On comprend donc facilement les influences multiples et variées. Mais comment imaginer que la pop des Who ou le rock des Velvet (au hasard) puissent avoir une incidence sur les résultats de boîtes à rythmes et des générateurs de basses acides ? « Avant, pendant et après la techno, j’ai toujours écouté beaucoup de styles de musique : pop, jazz, d’autres musiques électroniques, krautrock, musique classique, variété et musique traditionnelle allemande. Tous ces genres ont influencé ma musique d’une certaine façon. » Et d’ajouter avec toute son assurance : « je suis redoutable pour combiner et fusionner la techno avec ces styles sous autant de noms de projets distincts. Mike Ink n’était que l’un d’entre eux. »

mike ink _5Mike Ink – DR

Lorsqu’on lui demande si à l’époque il s’inspire de travaux similaires d’autres producteurs, il répondra par un flamboyant « je me décrirais juste comme… un système autonome » et ça nous aurait presque fait un titre si on n’en avait pas trouvé un encore mieux. Comme il l’a déjà rappelé, Voigt n’est pas DJ ; il n’est donc pas dans ses besoins créatifs et professionnels d’aller ‘digger’ tout ce qu’il peut. Et puis, il reste encore 15 ans avant le lancement de YouTube aux débuts de Mike Ink. « Je ne compare jamais ma musique avec celle des autres… Ce qui ne veux pas dire que je pense qu’elle est meilleure. »
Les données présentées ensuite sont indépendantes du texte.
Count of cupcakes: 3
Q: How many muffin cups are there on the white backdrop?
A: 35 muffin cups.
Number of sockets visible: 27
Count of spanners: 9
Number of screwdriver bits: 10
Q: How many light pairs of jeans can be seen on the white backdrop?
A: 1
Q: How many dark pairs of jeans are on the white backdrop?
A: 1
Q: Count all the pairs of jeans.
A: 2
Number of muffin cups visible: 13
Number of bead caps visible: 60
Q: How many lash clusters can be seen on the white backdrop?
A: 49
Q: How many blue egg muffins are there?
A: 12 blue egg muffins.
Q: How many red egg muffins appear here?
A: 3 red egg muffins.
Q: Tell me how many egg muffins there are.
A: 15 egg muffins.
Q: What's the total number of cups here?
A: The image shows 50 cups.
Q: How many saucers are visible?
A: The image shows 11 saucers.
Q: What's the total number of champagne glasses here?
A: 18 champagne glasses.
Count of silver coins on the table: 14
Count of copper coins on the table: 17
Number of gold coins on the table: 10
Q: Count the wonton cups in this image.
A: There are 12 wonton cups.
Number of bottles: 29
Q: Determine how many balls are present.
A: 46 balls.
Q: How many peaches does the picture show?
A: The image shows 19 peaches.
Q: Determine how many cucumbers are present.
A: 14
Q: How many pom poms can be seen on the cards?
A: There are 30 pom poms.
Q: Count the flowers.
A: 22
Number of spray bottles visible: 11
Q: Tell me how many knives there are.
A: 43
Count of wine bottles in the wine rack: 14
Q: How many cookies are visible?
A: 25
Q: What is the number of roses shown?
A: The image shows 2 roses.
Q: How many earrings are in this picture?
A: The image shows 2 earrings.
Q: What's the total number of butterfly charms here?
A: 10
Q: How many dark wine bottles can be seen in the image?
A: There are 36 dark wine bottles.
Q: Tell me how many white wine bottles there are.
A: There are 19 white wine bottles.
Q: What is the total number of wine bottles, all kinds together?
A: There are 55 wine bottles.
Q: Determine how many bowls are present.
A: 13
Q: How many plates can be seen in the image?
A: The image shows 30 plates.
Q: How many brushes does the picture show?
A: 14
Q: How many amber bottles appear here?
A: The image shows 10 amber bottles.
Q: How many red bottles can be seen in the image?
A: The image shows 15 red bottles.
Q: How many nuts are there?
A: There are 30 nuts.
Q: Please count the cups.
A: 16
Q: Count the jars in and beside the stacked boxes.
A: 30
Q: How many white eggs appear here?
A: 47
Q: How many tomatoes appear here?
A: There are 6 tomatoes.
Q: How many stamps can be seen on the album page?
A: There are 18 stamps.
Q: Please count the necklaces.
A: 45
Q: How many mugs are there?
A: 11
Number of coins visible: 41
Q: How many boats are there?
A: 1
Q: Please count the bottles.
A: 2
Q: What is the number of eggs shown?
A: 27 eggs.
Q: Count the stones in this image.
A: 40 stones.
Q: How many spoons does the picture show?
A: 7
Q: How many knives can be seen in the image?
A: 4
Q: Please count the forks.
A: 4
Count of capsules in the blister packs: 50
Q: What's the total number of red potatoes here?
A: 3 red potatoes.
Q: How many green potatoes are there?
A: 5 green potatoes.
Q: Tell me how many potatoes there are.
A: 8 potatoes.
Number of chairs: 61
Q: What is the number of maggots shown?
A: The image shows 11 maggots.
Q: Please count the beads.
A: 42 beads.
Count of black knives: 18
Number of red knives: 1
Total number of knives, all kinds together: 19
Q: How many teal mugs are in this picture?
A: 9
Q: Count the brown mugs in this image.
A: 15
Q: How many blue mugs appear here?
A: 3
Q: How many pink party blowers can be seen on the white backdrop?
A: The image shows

La minimal techno a donc été le point de départ de tout ce que vous entendrez au Berghain, au Rex ou à Fabric ce week-end après une heure de queue en moyenne. D’une musique radicale et ultra-rapide, elle a donné la recette parfaite de suffisamment de rythme pour se défouler et suffisamment d’espace entre les kicks pour se perdre profondément et surement dans la chaleur de la basse. « La minimal techno d’aujourd’hui est la meilleure de toutes les dance music sans paroles au monde, s’exclame-t-il. Elle a stagné, fonctionne de cette façon depuis 15 ans maintenant et il semble que ça continuera jusqu’à ce que la dernière grosse caisse aura claqué la porte. »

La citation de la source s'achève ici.